Fears over 'ghost ships' sailing under the radar

Russell Hope, News Reporter

A growing number of so-called 'ghost ships' are turning off identification systems to engage in suspected criminal activities.

Analysts say cargo ships and other vessels are routinely "going dark", making it impossible for authorities to know where they are or what they are doing, risking collisions and loss of life in busy shipping lanes.

It is feared those craft are exploiting the vulnerability of maritime security to deal in drugs, arms or people, and that terror groups are among those benefiting.

A ship's automatic identification system (AIS) is the tracking device that charts every mile of its journey and is meant by to stay on throughout the voyage.

Under maritime law, passenger ships and non-passenger ships over 3,000 gross tonnes on international voyages must be fitted with them.

Ships deactivating the GPS device are breaking the law, as well as becoming a danger to themselves and other vessels.

Ami Daniel, chief executive of maritime analytics company Windward, told The Times: "This behaviour we would describe as anomalous and can be an indicator of illicit activity."

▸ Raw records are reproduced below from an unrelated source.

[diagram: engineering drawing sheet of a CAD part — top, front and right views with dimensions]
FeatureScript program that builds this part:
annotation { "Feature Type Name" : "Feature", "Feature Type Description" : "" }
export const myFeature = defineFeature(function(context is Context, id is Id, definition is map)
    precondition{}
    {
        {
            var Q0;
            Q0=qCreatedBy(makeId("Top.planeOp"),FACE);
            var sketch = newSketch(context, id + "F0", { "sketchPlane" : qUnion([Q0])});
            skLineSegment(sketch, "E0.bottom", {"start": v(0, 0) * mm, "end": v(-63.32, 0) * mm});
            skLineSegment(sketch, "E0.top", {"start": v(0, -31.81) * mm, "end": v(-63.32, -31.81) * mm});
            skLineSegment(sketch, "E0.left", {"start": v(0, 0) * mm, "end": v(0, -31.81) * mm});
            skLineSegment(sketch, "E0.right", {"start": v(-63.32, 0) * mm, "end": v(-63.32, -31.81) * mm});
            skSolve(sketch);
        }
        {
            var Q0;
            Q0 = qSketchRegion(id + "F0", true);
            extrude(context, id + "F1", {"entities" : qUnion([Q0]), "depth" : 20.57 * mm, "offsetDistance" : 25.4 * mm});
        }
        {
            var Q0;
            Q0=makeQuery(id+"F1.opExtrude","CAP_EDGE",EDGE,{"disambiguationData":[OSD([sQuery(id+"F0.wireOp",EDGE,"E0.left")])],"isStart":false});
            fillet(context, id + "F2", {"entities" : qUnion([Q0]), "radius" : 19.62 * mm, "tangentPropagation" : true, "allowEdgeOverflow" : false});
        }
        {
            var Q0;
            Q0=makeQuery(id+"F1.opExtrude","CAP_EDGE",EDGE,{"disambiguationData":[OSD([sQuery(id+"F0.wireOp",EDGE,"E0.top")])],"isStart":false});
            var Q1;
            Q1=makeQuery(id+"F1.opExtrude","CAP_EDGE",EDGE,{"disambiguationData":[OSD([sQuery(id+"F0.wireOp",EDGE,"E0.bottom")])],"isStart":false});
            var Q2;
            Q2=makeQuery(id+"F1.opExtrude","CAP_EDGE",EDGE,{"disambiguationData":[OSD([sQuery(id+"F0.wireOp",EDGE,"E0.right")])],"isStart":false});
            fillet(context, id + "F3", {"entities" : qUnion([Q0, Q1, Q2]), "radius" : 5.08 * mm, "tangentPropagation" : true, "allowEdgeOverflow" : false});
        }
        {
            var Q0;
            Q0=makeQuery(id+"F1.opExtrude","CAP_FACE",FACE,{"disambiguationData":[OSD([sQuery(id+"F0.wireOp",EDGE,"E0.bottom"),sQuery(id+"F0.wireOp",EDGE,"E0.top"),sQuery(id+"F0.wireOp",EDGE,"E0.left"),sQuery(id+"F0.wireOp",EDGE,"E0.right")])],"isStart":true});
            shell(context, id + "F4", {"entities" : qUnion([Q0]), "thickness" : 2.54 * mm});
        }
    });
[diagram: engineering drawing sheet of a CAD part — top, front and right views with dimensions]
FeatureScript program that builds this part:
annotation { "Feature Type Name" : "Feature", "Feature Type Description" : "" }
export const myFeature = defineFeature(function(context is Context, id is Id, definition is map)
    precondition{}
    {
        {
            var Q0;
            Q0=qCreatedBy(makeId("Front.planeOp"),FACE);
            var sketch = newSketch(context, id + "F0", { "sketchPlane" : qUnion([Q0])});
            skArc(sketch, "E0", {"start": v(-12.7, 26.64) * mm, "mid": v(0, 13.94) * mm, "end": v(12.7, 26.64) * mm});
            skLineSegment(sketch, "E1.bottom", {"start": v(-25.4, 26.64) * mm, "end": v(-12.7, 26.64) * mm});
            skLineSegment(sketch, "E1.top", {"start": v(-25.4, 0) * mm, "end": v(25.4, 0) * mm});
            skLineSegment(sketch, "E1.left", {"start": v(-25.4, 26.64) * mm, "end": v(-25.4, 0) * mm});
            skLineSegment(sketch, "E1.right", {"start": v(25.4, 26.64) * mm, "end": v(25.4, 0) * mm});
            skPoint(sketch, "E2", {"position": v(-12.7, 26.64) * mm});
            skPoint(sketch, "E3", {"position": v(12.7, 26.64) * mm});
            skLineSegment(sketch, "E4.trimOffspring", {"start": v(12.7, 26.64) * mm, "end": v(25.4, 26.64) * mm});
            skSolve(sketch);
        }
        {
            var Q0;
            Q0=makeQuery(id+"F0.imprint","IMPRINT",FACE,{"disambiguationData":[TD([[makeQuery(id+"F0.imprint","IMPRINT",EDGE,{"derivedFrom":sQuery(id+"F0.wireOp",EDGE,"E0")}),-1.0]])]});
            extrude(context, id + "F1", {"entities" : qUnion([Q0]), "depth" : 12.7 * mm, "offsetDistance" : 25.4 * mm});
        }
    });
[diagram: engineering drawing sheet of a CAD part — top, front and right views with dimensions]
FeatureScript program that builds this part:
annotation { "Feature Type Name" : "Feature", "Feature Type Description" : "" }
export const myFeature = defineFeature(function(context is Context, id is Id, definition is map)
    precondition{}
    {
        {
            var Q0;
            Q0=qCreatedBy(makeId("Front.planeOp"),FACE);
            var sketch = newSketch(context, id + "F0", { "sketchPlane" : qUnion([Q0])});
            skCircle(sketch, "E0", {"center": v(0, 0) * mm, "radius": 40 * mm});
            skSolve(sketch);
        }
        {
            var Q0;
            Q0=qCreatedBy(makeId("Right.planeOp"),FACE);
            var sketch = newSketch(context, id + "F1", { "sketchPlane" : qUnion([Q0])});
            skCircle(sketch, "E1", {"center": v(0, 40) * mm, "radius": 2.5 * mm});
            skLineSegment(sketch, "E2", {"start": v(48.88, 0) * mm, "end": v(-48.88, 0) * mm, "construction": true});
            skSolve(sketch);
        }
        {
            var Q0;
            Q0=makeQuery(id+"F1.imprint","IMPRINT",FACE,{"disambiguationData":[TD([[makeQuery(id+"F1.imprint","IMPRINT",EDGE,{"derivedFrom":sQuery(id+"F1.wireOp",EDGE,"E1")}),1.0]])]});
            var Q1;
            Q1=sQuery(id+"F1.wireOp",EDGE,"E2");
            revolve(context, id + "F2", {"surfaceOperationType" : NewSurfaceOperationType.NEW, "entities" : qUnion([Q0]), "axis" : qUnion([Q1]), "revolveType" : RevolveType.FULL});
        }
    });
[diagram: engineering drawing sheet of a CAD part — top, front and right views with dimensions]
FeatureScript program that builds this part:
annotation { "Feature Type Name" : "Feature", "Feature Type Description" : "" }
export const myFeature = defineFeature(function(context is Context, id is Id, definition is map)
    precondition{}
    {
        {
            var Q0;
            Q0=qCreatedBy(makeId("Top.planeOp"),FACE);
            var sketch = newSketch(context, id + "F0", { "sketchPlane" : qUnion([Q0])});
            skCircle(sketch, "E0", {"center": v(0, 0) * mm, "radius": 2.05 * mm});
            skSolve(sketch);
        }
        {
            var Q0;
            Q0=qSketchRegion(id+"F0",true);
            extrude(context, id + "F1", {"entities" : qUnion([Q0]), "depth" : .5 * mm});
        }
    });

Windward analysts tracked one ship that had 12 days of questionable manoeuvres while sailing to Gibraltar, as it drifted off course and deactivated its tracking systems.

Later it "went dark" for 28 hours inside the area of the Port of Oran in Algeria, a region notorious for the trading of arms, drugs and people.

The data firm said it was extremely dangerous to turn off AIS in the middle of such a busy shipping strait.

Next, it spent 11 hours off the coast of Islay, the southernmost island of the Inner Hebrides, where there are no major ports.

Another vessel, an oil tanker, made two unusual stops, sailing untracked for seven and 15 hours respectively, while voyaging from Libya to Greece.

Such unscheduled and seemingly random stops suggest they were meeting other ships to make an illicit exchange.

Windward's data showed that 2,850 ships disappeared off the radar before entering European waters in January and February alone, and while some may have had technical difficulties, most are thought to have been engaged in illegal activity

Many of the dubious stops are centred on terrorism hotspots such as Libya and Syria, sparking fears terror groups such as Islamic State and al-Qaeda are among those exploiting the loopholes in maritime security.

While the threat to Britain is diffcult to guage, the UK Coastguard says it is taking seriously claims that hundreds of 'ghost' ships have been travelling to British waters.

More than 550 tons of drugs have been seized from 140 ships in EU waters since 2007.